The close coupling of the gearbox and the rotorhead means that the gearbox acts as a mass damper to vibrations originating in the rotor. Even with perfect geometry, translational flight causes periodic blade forces and the present invention reduces the vibrations due to them.

One embodiment of the present invention is shown in the accompanying figures in which:

Fig.1 shows the general arrangement.

Fig.2 shows one possible stiffness characteristic of a tilt linkage bearing.

A suitable number of rotor blades 1 are mounted on the rotorhead 2 which is integral with the gearbox 3. The gearbox is supported by a linkage such as that of links 4, 5 which allows the rotor assembly to tilt about its centre of mass in any combination of pitch and roll. A constant velocity joint 6 transmits shaft power from the engine.

The control of blade pitch may be performed by known means such as a spider which is raised and tilted with respect to the hull by the collective and cyclic controls. As the spider is hull-referenced, any disturbance of disc attitude will be self correcting because hub tilt will cause cyclic inputs tending to cancel the tilt.

The rate of response to the cyclic controls will now be controlled by the stiffness of the bearings 7 in the tilting links. The bearings may advantageously be elastomeric therby simultaneously absorbing vibration.

Fig.2 shows that the characteristics of the elastomeric bearing may usefully depart from the normal Hooke's Law characteristic. Instead the stiffness may be low for small displacements so that the response to small corrections in the hover is slow.
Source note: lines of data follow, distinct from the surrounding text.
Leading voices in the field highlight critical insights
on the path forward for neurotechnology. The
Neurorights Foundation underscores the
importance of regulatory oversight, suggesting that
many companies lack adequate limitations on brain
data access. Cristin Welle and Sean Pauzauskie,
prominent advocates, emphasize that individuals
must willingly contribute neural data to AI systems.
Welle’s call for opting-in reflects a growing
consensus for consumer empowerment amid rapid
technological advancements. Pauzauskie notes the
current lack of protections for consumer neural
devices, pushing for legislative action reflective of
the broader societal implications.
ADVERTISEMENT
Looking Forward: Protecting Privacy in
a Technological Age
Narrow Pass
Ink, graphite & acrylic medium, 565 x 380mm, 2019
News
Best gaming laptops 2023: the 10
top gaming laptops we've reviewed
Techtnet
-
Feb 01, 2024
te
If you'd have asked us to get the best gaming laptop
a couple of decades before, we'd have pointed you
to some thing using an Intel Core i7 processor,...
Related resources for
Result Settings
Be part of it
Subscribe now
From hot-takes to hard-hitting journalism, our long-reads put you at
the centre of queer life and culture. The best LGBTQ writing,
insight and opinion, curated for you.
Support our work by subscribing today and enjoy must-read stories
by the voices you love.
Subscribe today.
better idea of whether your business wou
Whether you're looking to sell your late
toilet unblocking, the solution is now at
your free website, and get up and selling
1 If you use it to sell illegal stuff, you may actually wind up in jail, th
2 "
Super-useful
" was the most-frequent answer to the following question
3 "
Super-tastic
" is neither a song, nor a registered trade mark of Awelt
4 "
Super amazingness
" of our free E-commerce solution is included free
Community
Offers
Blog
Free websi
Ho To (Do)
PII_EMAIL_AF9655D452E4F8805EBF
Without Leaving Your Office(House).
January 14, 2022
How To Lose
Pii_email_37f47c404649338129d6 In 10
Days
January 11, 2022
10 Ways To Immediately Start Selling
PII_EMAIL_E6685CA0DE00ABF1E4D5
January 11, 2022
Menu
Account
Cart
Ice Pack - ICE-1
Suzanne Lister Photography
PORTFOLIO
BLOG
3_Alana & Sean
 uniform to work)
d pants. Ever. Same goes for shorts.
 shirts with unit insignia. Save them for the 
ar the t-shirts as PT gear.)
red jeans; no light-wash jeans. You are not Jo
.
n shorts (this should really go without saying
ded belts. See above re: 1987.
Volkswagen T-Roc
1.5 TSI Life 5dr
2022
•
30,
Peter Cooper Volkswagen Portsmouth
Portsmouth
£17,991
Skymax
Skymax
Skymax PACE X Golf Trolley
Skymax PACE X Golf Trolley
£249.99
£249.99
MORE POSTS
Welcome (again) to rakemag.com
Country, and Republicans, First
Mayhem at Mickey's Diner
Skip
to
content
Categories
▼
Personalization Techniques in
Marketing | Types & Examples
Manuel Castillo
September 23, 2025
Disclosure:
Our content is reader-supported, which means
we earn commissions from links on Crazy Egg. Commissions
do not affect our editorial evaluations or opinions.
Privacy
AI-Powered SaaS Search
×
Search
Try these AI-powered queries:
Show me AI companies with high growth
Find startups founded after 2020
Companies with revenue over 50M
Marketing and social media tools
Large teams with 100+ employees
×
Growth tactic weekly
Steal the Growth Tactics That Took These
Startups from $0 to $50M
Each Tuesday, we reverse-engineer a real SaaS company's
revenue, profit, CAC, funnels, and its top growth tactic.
However as the displacement increases, the stiffness may also increase so that larger control inputs result in a faster response. This characteristic will also provide stability in the event of negative-g.

Alternatively the contol of blade pitch may be by servomotors mounted on the rotorhead or blades, with control information carried by non-mechanical means across the flexing supports. Such means could include but are not limited to electrical, optical or hydraulic signalling or the transmission of numerical parameters.

Claims (5)

Claims:

1. A rotorhead having an integral gearbox and supported by non-rotating means allowing the rotor plane to tilt with respect to the hull substantially about the centre of gravity of the rotor.

2. A rotorhead as in Claim 1 in which the response rate of the rotor is a function of the resistance to deflection of said supporting means.

3. A rotorhead as in Claim 1 in which the resistance to deflection of said supporting means is a non-linear function of the displacement from the neutral position.

4. A rotorhead as in Claim 1 in which the transfer function of the resistance to deflection of said supporting means may be varied by control means.

5. A rotorhead as in Claim 1 in which blade pitch control information is carried across the tilting mechanism by non-mechanical means.